I followed her to the refrigerator section where they have the salad mixes. Funny how I never noticed those tubs of vegie dips before. The produce lady spent a couple of minutes extolling the individual tastiness of each kind of ranch dip. "And I particularly like this one, but if you like, this Southwestern one is pretty good, too."
"Oh, I think I'll just go with the plain Ranch, thank you." I reached in and grabbed a tub.
Then the nice produce lady smiled sweetly at me -- like the way you smile at a cute, innocent six-year old child -- and said in a sing-song, high-pitched voice, "And don't forget that your shopping cart is still parked over there by the sweet peppers."

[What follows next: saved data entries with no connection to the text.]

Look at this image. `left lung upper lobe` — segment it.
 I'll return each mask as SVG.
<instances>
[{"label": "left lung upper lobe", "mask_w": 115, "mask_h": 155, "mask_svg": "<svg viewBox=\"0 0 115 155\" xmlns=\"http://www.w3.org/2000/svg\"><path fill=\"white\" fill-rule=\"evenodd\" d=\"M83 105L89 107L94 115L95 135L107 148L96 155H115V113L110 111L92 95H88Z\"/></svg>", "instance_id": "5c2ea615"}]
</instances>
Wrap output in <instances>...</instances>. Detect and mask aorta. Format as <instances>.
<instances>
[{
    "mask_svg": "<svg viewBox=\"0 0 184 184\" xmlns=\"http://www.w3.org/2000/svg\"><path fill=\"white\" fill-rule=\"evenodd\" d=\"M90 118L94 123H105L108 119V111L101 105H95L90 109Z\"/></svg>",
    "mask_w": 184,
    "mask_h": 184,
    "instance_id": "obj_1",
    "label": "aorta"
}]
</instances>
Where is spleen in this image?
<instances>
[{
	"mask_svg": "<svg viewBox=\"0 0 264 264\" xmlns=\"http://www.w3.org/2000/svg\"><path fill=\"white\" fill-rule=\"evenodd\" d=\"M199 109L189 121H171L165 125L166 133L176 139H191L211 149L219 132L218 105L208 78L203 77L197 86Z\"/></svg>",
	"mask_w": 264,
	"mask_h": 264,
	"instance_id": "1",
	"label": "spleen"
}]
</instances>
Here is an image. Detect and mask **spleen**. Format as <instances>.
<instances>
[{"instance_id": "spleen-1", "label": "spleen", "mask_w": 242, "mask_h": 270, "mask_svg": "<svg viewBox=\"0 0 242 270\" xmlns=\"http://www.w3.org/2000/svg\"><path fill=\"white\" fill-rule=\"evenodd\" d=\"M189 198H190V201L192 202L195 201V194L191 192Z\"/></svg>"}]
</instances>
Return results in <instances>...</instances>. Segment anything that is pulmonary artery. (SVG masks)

She hurried back to her fresh produce and I stood there feeling foolish.
The whole time I stood in line at check-out and all the way home I kept asking myself, Did I say something that led that woman to believe I'm simple minded?

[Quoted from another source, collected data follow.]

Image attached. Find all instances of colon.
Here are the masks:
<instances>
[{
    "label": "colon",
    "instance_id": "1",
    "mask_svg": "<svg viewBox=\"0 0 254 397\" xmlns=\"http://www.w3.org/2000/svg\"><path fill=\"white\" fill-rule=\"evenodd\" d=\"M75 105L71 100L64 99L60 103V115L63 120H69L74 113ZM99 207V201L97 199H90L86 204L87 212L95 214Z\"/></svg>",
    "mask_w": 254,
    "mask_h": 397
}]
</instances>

It made me kind of insecure.
Maybe I come across as simpleminded to everybody.
Maybe I really am simpleminded.
Do simpleminded people know they're simpleminded?
Maybe my husband and children and friends have been humoring me all these years!
I had to laugh after I got over the initial disturbing emotion brought out by that encounter at the store.
I guess we're all simple-minded occasionally.
And brilliant at other times.
Even Einstein had trouble negotiating around town.
My husband is amazing in his ability to manage groups of people. But he loses things. All the time.
Whether or not I'm losing ground in the cognitive arena, it's nice to know that that doesn't change God's love for me one whit. (Pun intended.)
"My flesh and my heart may fail,
but God is the strength of my heart
and my portion forever." (Psalm 73: 26 NIV Bible)
I can relate. Have you run into age by association? I take my mother shopping, and I'm automatically treated like I'm 104. I'm going to write a blog post about this!
ReplyDeleteYep, Susan. and if I go out with someone obviously younger, then I must be their mother! But, getting back to the store employee, I think she assumed that since I told her about things I couldn't find (no matter the reason) then I must be kind of dumb.